A voir dimanche 9 novembre 2014 à 20h50 sur D8 |
Les premières images du deuxième long-métrage réalisé par l’un des acteurs fétiches de Ken Loach sont trompeuses. L’heure est à la fête. Un prêtre musicien fait danser les invités d’une noce irlandaise datée (1964) et située (Dublin). En coulisse, un jeune cousin poursuit de ses assiduités Margaret, qu’il finit par violer. La jeune fille va confier son désarroi à ses proches. Ce faisant, elle déclenche un mécanisme impitoyable qui va briser son existence (si ce n’était pas déjà fait). Alors que le cousin ne semble pas avoir été inquiété, Margaret mène sa grossesse à terme dans un climat de culpabilité aussi pesant qu’injuste. L’enfant lui est aussitôt enlevé et la malheureuse se voit contrainte de prendre sans espoir de retour le chemin de l’un des nombreux et sinistres couvents appartenant à l’ordre des sœurs de Marie-Madeleine.
Avec une sécheresse descriptive qui convient à merveille au propos, le cinéaste reprend deux fois – en la variant — cette scène d’exposition pour introduire à la suite de Margaret les personnages de Rose (dont le crime est aussi celui d’être fille-mère) et de Bernadette (une orpheline soi-disant un peu trop éveillée pour son âge) dans un enfer pourtant béni chaque matin. S’échinant sur leurs planches à laver, les trois protagonistes vont tisser peu à peu un lien de solidarité qui leur permettra de survivre, confrontées à une adversité aussi confite que perverse. Entre le grenier où elles dorment à la dure et la buanderie qui constitue leur unique horizon (avec quelques échappées dans le jardin, le temps de suspendre le linge), ces jeunes filles innocentes sont en butte à toutes sortes de vexations dignes d’un camp de concentration. Malgré elles, les prisonnières doivent se faire à l’idée insupportable qu’elles mourront peut-être dans ce lieu d’infamie. À la différence de la pauvre Rose, Margaret et Bernadette réussiront toutefois à sauvegarder leur soif de révolte, en la cachant au plus profond d’elles-mêmes. Le temps venu, elles sauront en faire bon usage.

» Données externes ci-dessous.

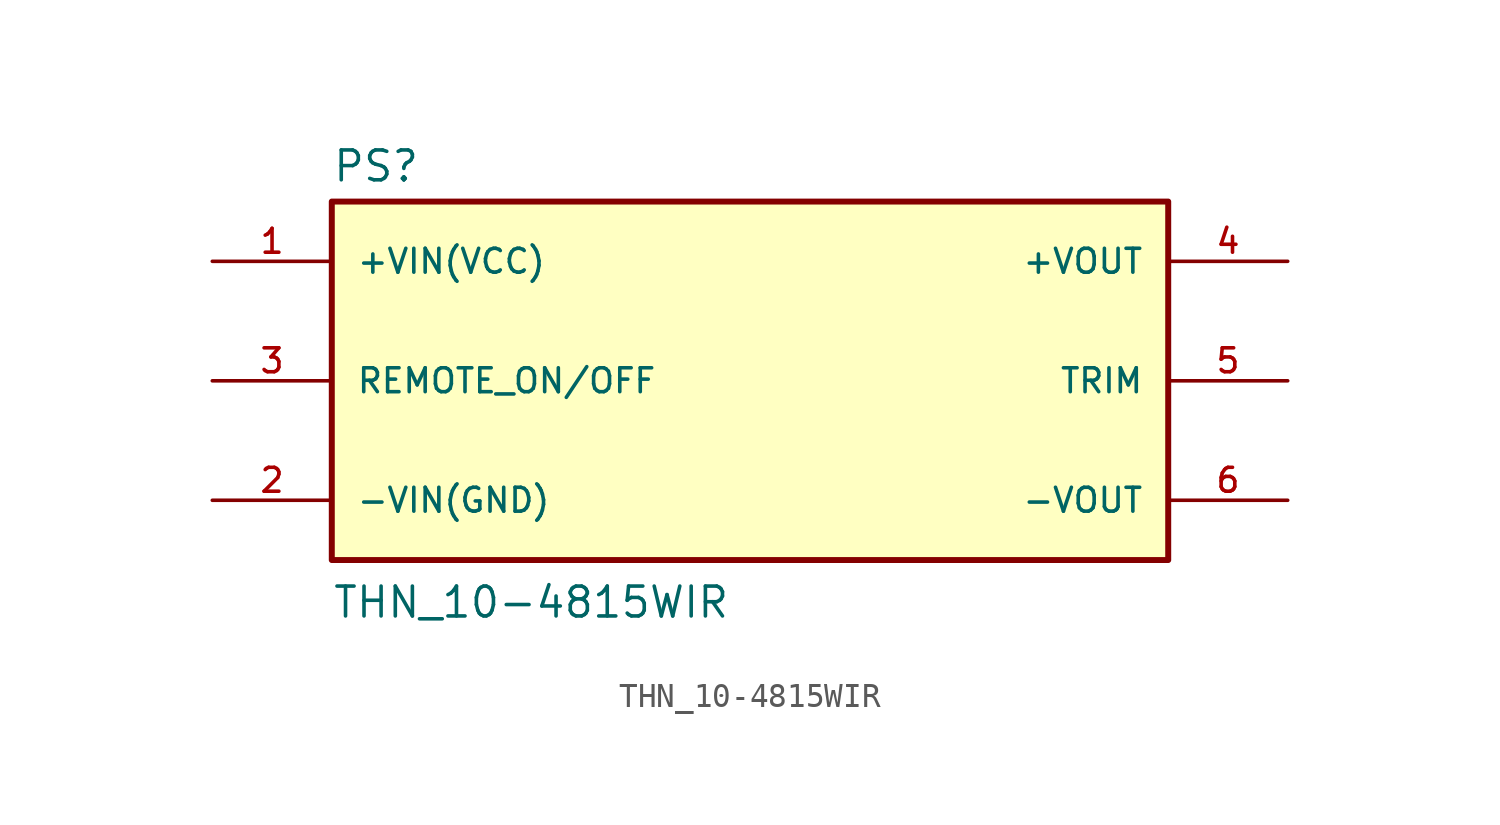
<source format=kicad_sym>
(kicad_symbol_lib
  (version 20211014)
  (generator kicad_symbol_editor)
  (symbol "THN_10-4815WIR"
    (pin_names
      (offset 1.016))
    (property "Reference" "PS"
      (at -17.78 8.382 0)
      (effects (font (size 1.27 1.27)) (justify bottom left)))
    (property "Value" "THN_10-4815WIR"
      (at -17.78 -10.16 0)
      (effects (font (size 1.27 1.27)) (justify bottom left)))
    (symbol "THN_10-4815WIR_0_0"
      (rectangle (start -17.78 -7.62) (end 17.78 7.62) (stroke (width 0.254)) (fill (type background)))
      (pin input line (at -22.86 -5.08 0) (length 5.08) (name "-VIN(GND)" (effects (font (size 1.016 1.016)))) (number "2" (effects (font (size 1.016 1.016)))))
      (pin output line (at 22.86 5.08 180.0) (length 5.08) (name "+VOUT" (effects (font (size 1.016 1.016)))) (number "4" (effects (font (size 1.016 1.016)))))
      (pin output line (at 22.86 -5.08 180.0) (length 5.08) (name "-VOUT" (effects (font (size 1.016 1.016)))) (number "6" (effects (font (size 1.016 1.016)))))
      (pin input line (at -22.86 5.08 0) (length 5.08) (name "+VIN(VCC)" (effects (font (size 1.016 1.016)))) (number "1" (effects (font (size 1.016 1.016)))))
      (pin input line (at -22.86 0.0 0) (length 5.08) (name "REMOTE_ON/OFF" (effects (font (size 1.016 1.016)))) (number "3" (effects (font (size 1.016 1.016)))))
      (pin passive line (at 22.86 0.0 180.0) (length 5.08) (name "TRIM" (effects (font (size 1.016 1.016)))) (number "5" (effects (font (size 1.016 1.016))))))))
</source>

Issu d’un milieu ouvrier, élevé dans une famille pauvre qui s’efforçait de donner le change, l’Ecossais Peter Mullan a un sens indéniable de l’empathie. S’inscrivant dans la ligne naturaliste de Loach, il restitue ce scandale moral avec une pudeur qui fait honneur à ses victimes, mais sans jamais sacrifier à une rigueur quasi documentaire – le scénario de «The Magdalene Sisters» est entièrement basé sur les témoignages des «pensionnaires». Mullan a dû cependant se résoudre à gommer certains aspects (dont les brimades sexuelles qui ont été en réalité bien plus graves qu’il ne le laisse entendre) pour ne pas entamer la crédibilité de son film… A l’entendre, s’il avait tout montré, nul ne l’aurait cru!